3.3. Principal Component Analysis (PCA)

PCA was used to gain insights that best explain the underlying patterns of variance in the ensemble of aligned structures. When performed on an ensemble of interpolated X-ray structures, PCA captures concerted atomic displacements highlighting major structural differences between the structures. The basic premise of PCA is that it is possible to eliminate highly correlated variables in the data set without losing essential information (Appendix E).
The PCA calculations were based on equivalent residues in the MSA. Approximately 82% of the total mean-square displacement (variance) of Cα atom positional fluctuations is captured by six principal components, namely the axes of maximal variance of the distribution of structures (Figure 4).

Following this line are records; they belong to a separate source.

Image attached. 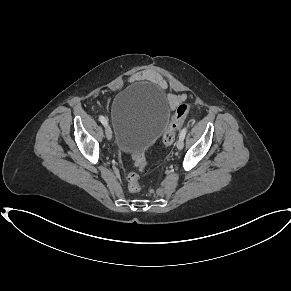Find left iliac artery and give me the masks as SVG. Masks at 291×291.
Listing matches in <instances>:
<instances>
[{"label":"left iliac artery","mask_w":291,"mask_h":291,"mask_svg":"<svg viewBox=\"0 0 291 291\" xmlns=\"http://www.w3.org/2000/svg\"><path fill=\"white\" fill-rule=\"evenodd\" d=\"M186 133H187V127H185V128L182 129V131L180 132L179 138H183L184 139Z\"/></svg>","instance_id":"obj_1"}]
</instances>
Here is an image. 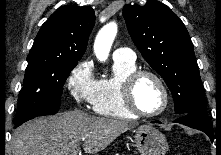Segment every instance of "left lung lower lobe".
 Masks as SVG:
<instances>
[{
    "instance_id": "left-lung-lower-lobe-1",
    "label": "left lung lower lobe",
    "mask_w": 221,
    "mask_h": 155,
    "mask_svg": "<svg viewBox=\"0 0 221 155\" xmlns=\"http://www.w3.org/2000/svg\"><path fill=\"white\" fill-rule=\"evenodd\" d=\"M174 122L201 130L213 141V126L207 117V113L192 112L181 116ZM152 123H160V121H153Z\"/></svg>"
}]
</instances>
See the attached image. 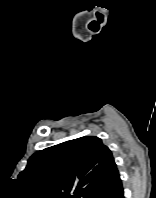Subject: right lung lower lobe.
I'll return each instance as SVG.
<instances>
[{
	"label": "right lung lower lobe",
	"mask_w": 156,
	"mask_h": 198,
	"mask_svg": "<svg viewBox=\"0 0 156 198\" xmlns=\"http://www.w3.org/2000/svg\"><path fill=\"white\" fill-rule=\"evenodd\" d=\"M111 198H124L123 187L116 191Z\"/></svg>",
	"instance_id": "1"
}]
</instances>
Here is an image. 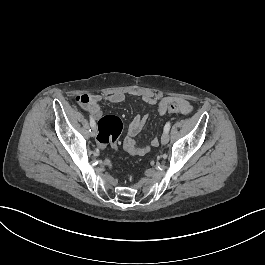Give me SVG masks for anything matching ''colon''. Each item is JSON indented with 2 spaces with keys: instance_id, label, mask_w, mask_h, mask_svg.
Masks as SVG:
<instances>
[{
  "instance_id": "obj_1",
  "label": "colon",
  "mask_w": 265,
  "mask_h": 265,
  "mask_svg": "<svg viewBox=\"0 0 265 265\" xmlns=\"http://www.w3.org/2000/svg\"><path fill=\"white\" fill-rule=\"evenodd\" d=\"M80 97L75 98V101ZM166 110H170L172 113L183 112L185 110L178 106L176 101L166 102ZM123 130L122 120L112 114L101 116L97 124L96 142L100 148H106L109 145H115Z\"/></svg>"
}]
</instances>
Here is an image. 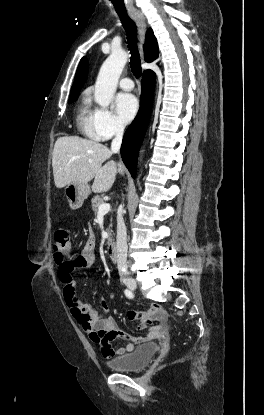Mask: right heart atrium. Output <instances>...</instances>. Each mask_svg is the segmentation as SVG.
<instances>
[{
	"instance_id": "d8ad5b80",
	"label": "right heart atrium",
	"mask_w": 264,
	"mask_h": 415,
	"mask_svg": "<svg viewBox=\"0 0 264 415\" xmlns=\"http://www.w3.org/2000/svg\"><path fill=\"white\" fill-rule=\"evenodd\" d=\"M95 127L102 139H107L121 133L123 124L116 115L106 108L94 109Z\"/></svg>"
}]
</instances>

The first three principal components account for 71% of the structural variance. The eigenvalues capture the percentage of the total variance (i.e., the total mean square displacement) of atom positional fluctuations.
The influence of the individual OBPs on the structural variation and correlations within the ensemble of structures can be captured by means of score plots (see Appendix E). The score plot of the first two PCs, accounting to ~60% of the structural variance, maps the interrelation of the OBP structures (Figure 5a). In any given cluster depicted in the plot, the deviation of the equivalent Cα atom positions is the least. Comparing the PCA clustering to the corresponding one obtained from the RMSD similarity matrix (Figure 5b), it can be safely concluded that the score plot reflects the relatedness of OBPs as observed from the pairwise structural comparisons.
The contribution of the individual residues, also known as loadings, to the structural variance covered by the first three PCs is presented in Figure 6. The figure shows that the least of the structural variance occurs in the 3rd and 6th helical regions where the residues of the structural “core” are located.

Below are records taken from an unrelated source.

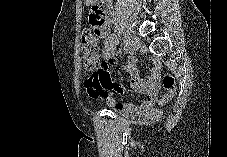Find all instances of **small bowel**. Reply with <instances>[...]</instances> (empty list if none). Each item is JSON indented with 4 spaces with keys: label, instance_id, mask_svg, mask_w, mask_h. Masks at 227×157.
Returning a JSON list of instances; mask_svg holds the SVG:
<instances>
[{
    "label": "small bowel",
    "instance_id": "small-bowel-1",
    "mask_svg": "<svg viewBox=\"0 0 227 157\" xmlns=\"http://www.w3.org/2000/svg\"><path fill=\"white\" fill-rule=\"evenodd\" d=\"M103 37V44L100 53L101 58V78L95 84H87L85 86L89 96L93 99H104L106 103L116 108L117 110L125 112H135L140 109L151 108L156 100L158 90L160 88V73L159 66L156 63L152 69L149 78L141 77L136 69V62L131 58L125 65V70L130 77V82L133 87L141 92L146 93L145 99L140 104L119 101L116 95L123 93L124 87L114 82L109 73V68L116 65L115 57L116 39L105 32H101Z\"/></svg>",
    "mask_w": 227,
    "mask_h": 157
}]
</instances>
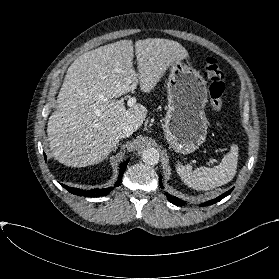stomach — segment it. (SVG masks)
I'll return each mask as SVG.
<instances>
[{
	"mask_svg": "<svg viewBox=\"0 0 279 279\" xmlns=\"http://www.w3.org/2000/svg\"><path fill=\"white\" fill-rule=\"evenodd\" d=\"M207 93L199 71L181 61L170 65L163 129L166 141L177 153H192L204 143L209 124L205 115Z\"/></svg>",
	"mask_w": 279,
	"mask_h": 279,
	"instance_id": "stomach-1",
	"label": "stomach"
}]
</instances>
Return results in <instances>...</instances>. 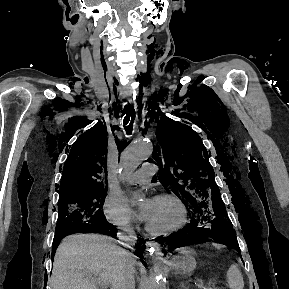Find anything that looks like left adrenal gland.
I'll return each mask as SVG.
<instances>
[{
    "label": "left adrenal gland",
    "instance_id": "a2214340",
    "mask_svg": "<svg viewBox=\"0 0 289 289\" xmlns=\"http://www.w3.org/2000/svg\"><path fill=\"white\" fill-rule=\"evenodd\" d=\"M180 289H189L185 282L180 283Z\"/></svg>",
    "mask_w": 289,
    "mask_h": 289
}]
</instances>
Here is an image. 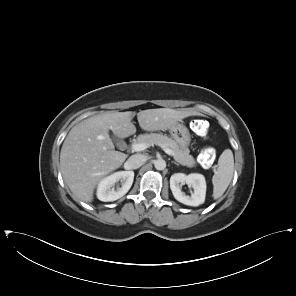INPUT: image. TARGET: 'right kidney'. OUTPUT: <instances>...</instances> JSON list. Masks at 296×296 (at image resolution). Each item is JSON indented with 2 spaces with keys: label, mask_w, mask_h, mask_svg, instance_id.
<instances>
[{
  "label": "right kidney",
  "mask_w": 296,
  "mask_h": 296,
  "mask_svg": "<svg viewBox=\"0 0 296 296\" xmlns=\"http://www.w3.org/2000/svg\"><path fill=\"white\" fill-rule=\"evenodd\" d=\"M122 181L120 188L114 189V184ZM134 180L133 171H118L103 178L97 186V198L103 202H112L123 197L131 188Z\"/></svg>",
  "instance_id": "right-kidney-1"
}]
</instances>
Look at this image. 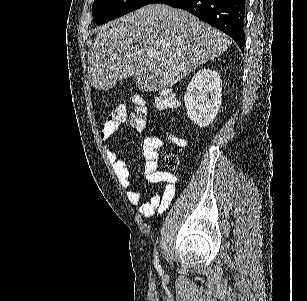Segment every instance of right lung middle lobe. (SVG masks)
Segmentation results:
<instances>
[{"instance_id":"right-lung-middle-lobe-1","label":"right lung middle lobe","mask_w":307,"mask_h":301,"mask_svg":"<svg viewBox=\"0 0 307 301\" xmlns=\"http://www.w3.org/2000/svg\"><path fill=\"white\" fill-rule=\"evenodd\" d=\"M150 0H95L92 5L93 21L100 25L131 11H134Z\"/></svg>"}]
</instances>
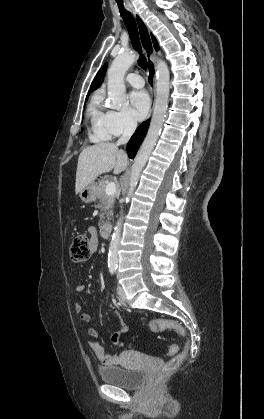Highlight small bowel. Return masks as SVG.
Wrapping results in <instances>:
<instances>
[{
    "label": "small bowel",
    "instance_id": "small-bowel-1",
    "mask_svg": "<svg viewBox=\"0 0 264 419\" xmlns=\"http://www.w3.org/2000/svg\"><path fill=\"white\" fill-rule=\"evenodd\" d=\"M88 231L90 234V243H91L92 248L94 249L97 246V242H98L97 232L94 227H89ZM85 290H86V285L82 283L77 284L75 287V291L78 293H82ZM75 309H76V312L79 314L80 319L83 322L85 323L91 322V315L83 311V307L80 304L77 303L75 305ZM120 325H121V329L112 335V342L119 347H123L124 343L122 341V336L128 331V327L123 321H120ZM88 334L92 337V340L89 342V345L103 366L108 367V366L118 365L121 363V355L105 354L102 345L97 341L99 333L95 328L89 327Z\"/></svg>",
    "mask_w": 264,
    "mask_h": 419
}]
</instances>
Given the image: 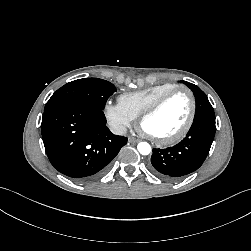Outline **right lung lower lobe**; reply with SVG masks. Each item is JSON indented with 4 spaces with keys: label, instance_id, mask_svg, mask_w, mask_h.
Masks as SVG:
<instances>
[{
    "label": "right lung lower lobe",
    "instance_id": "98d812e1",
    "mask_svg": "<svg viewBox=\"0 0 251 251\" xmlns=\"http://www.w3.org/2000/svg\"><path fill=\"white\" fill-rule=\"evenodd\" d=\"M43 143L51 164L80 182L101 176L127 138L110 132L102 109L61 104L44 109Z\"/></svg>",
    "mask_w": 251,
    "mask_h": 251
}]
</instances>
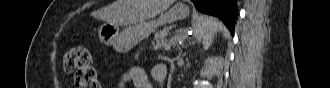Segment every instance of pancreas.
Segmentation results:
<instances>
[{
  "label": "pancreas",
  "instance_id": "cf45deb5",
  "mask_svg": "<svg viewBox=\"0 0 330 88\" xmlns=\"http://www.w3.org/2000/svg\"><path fill=\"white\" fill-rule=\"evenodd\" d=\"M169 31V28H164L162 31H159L155 34L153 42L154 50L164 49L168 51L171 49V47H175L176 45H178L177 40L171 39L168 41L166 39V36Z\"/></svg>",
  "mask_w": 330,
  "mask_h": 88
}]
</instances>
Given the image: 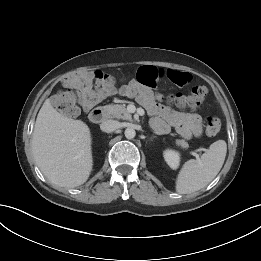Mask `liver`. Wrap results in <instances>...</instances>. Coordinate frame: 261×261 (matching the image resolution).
Instances as JSON below:
<instances>
[{"instance_id": "1", "label": "liver", "mask_w": 261, "mask_h": 261, "mask_svg": "<svg viewBox=\"0 0 261 261\" xmlns=\"http://www.w3.org/2000/svg\"><path fill=\"white\" fill-rule=\"evenodd\" d=\"M31 143L37 166L54 185L74 188L89 178L93 167L89 127L59 113L49 99L37 115Z\"/></svg>"}]
</instances>
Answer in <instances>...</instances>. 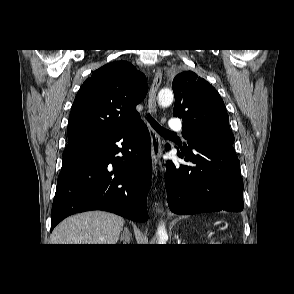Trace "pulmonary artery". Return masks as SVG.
Listing matches in <instances>:
<instances>
[{
  "label": "pulmonary artery",
  "instance_id": "obj_1",
  "mask_svg": "<svg viewBox=\"0 0 294 294\" xmlns=\"http://www.w3.org/2000/svg\"><path fill=\"white\" fill-rule=\"evenodd\" d=\"M170 128L175 131H181L183 129V125L180 120L172 119L170 122Z\"/></svg>",
  "mask_w": 294,
  "mask_h": 294
}]
</instances>
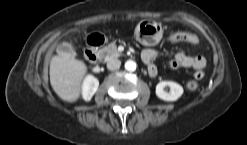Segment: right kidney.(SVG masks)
Here are the masks:
<instances>
[{
  "instance_id": "right-kidney-1",
  "label": "right kidney",
  "mask_w": 247,
  "mask_h": 145,
  "mask_svg": "<svg viewBox=\"0 0 247 145\" xmlns=\"http://www.w3.org/2000/svg\"><path fill=\"white\" fill-rule=\"evenodd\" d=\"M99 86L97 78L89 75L85 78L82 85V96L86 101L91 100L92 96L96 93Z\"/></svg>"
}]
</instances>
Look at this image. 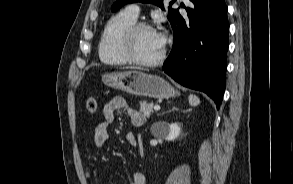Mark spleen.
<instances>
[{"label":"spleen","mask_w":293,"mask_h":184,"mask_svg":"<svg viewBox=\"0 0 293 184\" xmlns=\"http://www.w3.org/2000/svg\"><path fill=\"white\" fill-rule=\"evenodd\" d=\"M188 100L191 106H197L200 104V99L196 95H189Z\"/></svg>","instance_id":"obj_1"}]
</instances>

3.4. Normal Mode Analysis (NMA)

The intrinsic dynamics and flexibility of the OBPs were determined by the use of normal mode analysis based on the Elastic Network Models described in Section 2. The structural flexibility of proteins can be decomposed to high-frequency localised fluctuations of the individual amino acids, and to low-frequency motions of large rigid domains.

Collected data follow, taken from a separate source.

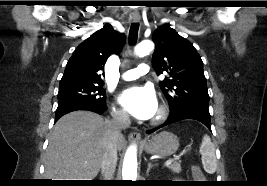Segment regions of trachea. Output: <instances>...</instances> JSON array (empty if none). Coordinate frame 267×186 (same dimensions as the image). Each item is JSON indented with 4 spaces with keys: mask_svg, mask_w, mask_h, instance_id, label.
<instances>
[{
    "mask_svg": "<svg viewBox=\"0 0 267 186\" xmlns=\"http://www.w3.org/2000/svg\"><path fill=\"white\" fill-rule=\"evenodd\" d=\"M138 29H139V24L138 23H132L130 30H129V44L134 45L137 41L138 37Z\"/></svg>",
    "mask_w": 267,
    "mask_h": 186,
    "instance_id": "obj_1",
    "label": "trachea"
}]
</instances>
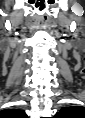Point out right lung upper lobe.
<instances>
[{"mask_svg": "<svg viewBox=\"0 0 85 118\" xmlns=\"http://www.w3.org/2000/svg\"><path fill=\"white\" fill-rule=\"evenodd\" d=\"M9 111L12 113H22V111L17 110V109H9Z\"/></svg>", "mask_w": 85, "mask_h": 118, "instance_id": "right-lung-upper-lobe-1", "label": "right lung upper lobe"}]
</instances>
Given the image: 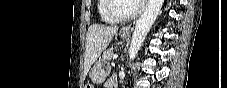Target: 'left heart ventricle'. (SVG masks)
<instances>
[{
    "label": "left heart ventricle",
    "mask_w": 227,
    "mask_h": 88,
    "mask_svg": "<svg viewBox=\"0 0 227 88\" xmlns=\"http://www.w3.org/2000/svg\"><path fill=\"white\" fill-rule=\"evenodd\" d=\"M136 3L132 0H119L115 2L114 10L120 16H126L135 10Z\"/></svg>",
    "instance_id": "b2bd125f"
}]
</instances>
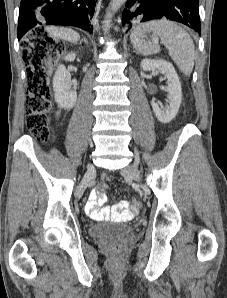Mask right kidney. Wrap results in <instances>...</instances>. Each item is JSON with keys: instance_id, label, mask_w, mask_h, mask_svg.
<instances>
[{"instance_id": "right-kidney-1", "label": "right kidney", "mask_w": 227, "mask_h": 298, "mask_svg": "<svg viewBox=\"0 0 227 298\" xmlns=\"http://www.w3.org/2000/svg\"><path fill=\"white\" fill-rule=\"evenodd\" d=\"M74 52L67 54L64 59L73 61ZM54 97L57 104L64 109H72L77 100V93L71 89V75L64 65H59L53 78Z\"/></svg>"}]
</instances>
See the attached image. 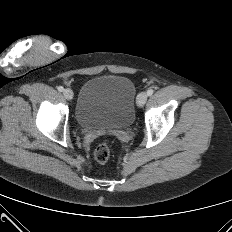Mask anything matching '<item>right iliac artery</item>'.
Here are the masks:
<instances>
[{
    "instance_id": "1",
    "label": "right iliac artery",
    "mask_w": 232,
    "mask_h": 232,
    "mask_svg": "<svg viewBox=\"0 0 232 232\" xmlns=\"http://www.w3.org/2000/svg\"><path fill=\"white\" fill-rule=\"evenodd\" d=\"M58 91L62 92L64 90V88L62 86H59L58 88Z\"/></svg>"
}]
</instances>
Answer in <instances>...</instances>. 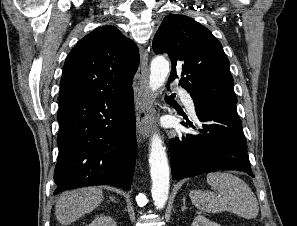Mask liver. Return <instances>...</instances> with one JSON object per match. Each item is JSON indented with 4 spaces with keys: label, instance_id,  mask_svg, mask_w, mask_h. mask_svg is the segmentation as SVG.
Returning <instances> with one entry per match:
<instances>
[{
    "label": "liver",
    "instance_id": "obj_1",
    "mask_svg": "<svg viewBox=\"0 0 297 226\" xmlns=\"http://www.w3.org/2000/svg\"><path fill=\"white\" fill-rule=\"evenodd\" d=\"M102 201L103 192L95 187L63 193L55 205L56 219L61 225H69L93 211Z\"/></svg>",
    "mask_w": 297,
    "mask_h": 226
}]
</instances>
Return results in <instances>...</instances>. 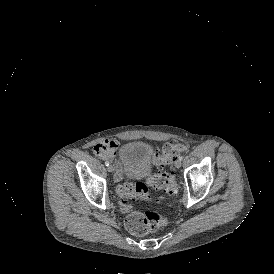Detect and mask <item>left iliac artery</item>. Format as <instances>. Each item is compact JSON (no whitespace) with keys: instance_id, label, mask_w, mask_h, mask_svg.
<instances>
[{"instance_id":"1","label":"left iliac artery","mask_w":274,"mask_h":274,"mask_svg":"<svg viewBox=\"0 0 274 274\" xmlns=\"http://www.w3.org/2000/svg\"><path fill=\"white\" fill-rule=\"evenodd\" d=\"M183 158H184V157H183L182 155L178 157V159H179L180 161H182Z\"/></svg>"}]
</instances>
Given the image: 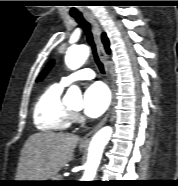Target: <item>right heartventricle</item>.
I'll use <instances>...</instances> for the list:
<instances>
[{
	"label": "right heart ventricle",
	"mask_w": 178,
	"mask_h": 186,
	"mask_svg": "<svg viewBox=\"0 0 178 186\" xmlns=\"http://www.w3.org/2000/svg\"><path fill=\"white\" fill-rule=\"evenodd\" d=\"M62 84L49 86L37 99L33 120L42 132H61L69 127L73 115L62 101Z\"/></svg>",
	"instance_id": "e07e8e85"
}]
</instances>
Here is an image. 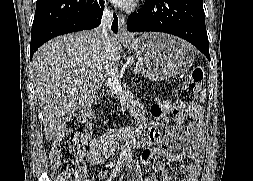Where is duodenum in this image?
I'll return each mask as SVG.
<instances>
[{
  "instance_id": "410a0bca",
  "label": "duodenum",
  "mask_w": 253,
  "mask_h": 181,
  "mask_svg": "<svg viewBox=\"0 0 253 181\" xmlns=\"http://www.w3.org/2000/svg\"><path fill=\"white\" fill-rule=\"evenodd\" d=\"M91 103H92V101H89V102H87L85 105H83L82 111H83L84 113L88 114V112H89V107H90ZM129 134H130V132H128V131H126V130H124V129L116 130V131L114 132V136H115V137L129 136Z\"/></svg>"
}]
</instances>
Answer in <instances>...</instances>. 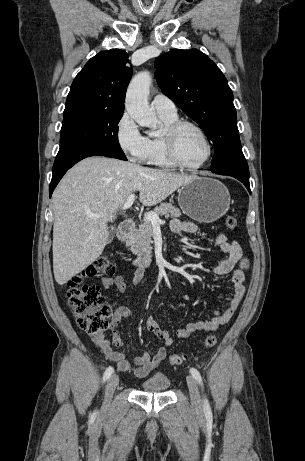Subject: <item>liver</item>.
I'll use <instances>...</instances> for the list:
<instances>
[{
  "mask_svg": "<svg viewBox=\"0 0 305 461\" xmlns=\"http://www.w3.org/2000/svg\"><path fill=\"white\" fill-rule=\"evenodd\" d=\"M196 176L176 174L105 157H90L70 169L52 199L53 272L59 285L91 265L109 236L108 222L130 194L139 191L154 206ZM89 214H105L93 220Z\"/></svg>",
  "mask_w": 305,
  "mask_h": 461,
  "instance_id": "obj_1",
  "label": "liver"
}]
</instances>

3.4.1. Covariance Similarity Analysis

To compare the similarity of the low-frequency motions of the OBPs, the 10 lowest modes for all pairs of structures were calculated. Two points are worth noting. First, there is no single well-accepted measure to describe dynamics similarity, and consequently linking the dynamics space to the structure space remains a challenge [39]. Second, dynamical similarity scores are extremely sensitive to MSA, particularly in cases where the sequence identities are very low. The root-mean square inner product (RMSIP was used as a similarity metric [39]. RMSIP is sensitive to the number of modes used. Finer separations are discernible with smaller number of modes. When the number of modes included in the calculation approaches the full number, the dynamic distance order approaches the RMSD order. The RMSIP distance matrix was used to determine the relatedness of OBPs in terms of low-frequency modes.
The dynamics-based hierarchically-clustered heatmap or clustermap shows all pairwise comparisons for the aligned proteins (Figure 7). Comparison of a protein to itself along the diagonal have an RMSIP value equal to 1. Lower values indicate overlapping low-energy fluctuations of the aligned backbone carbon atoms. Fluctuations covering completely non-overlapping space have an RMSIP value equal to 0. The similarity clustering shown plot is in agreement with the structural classification of the OBPs as obtained from the pairwise RMSD measurements of the OBPs (cf. Figure 2).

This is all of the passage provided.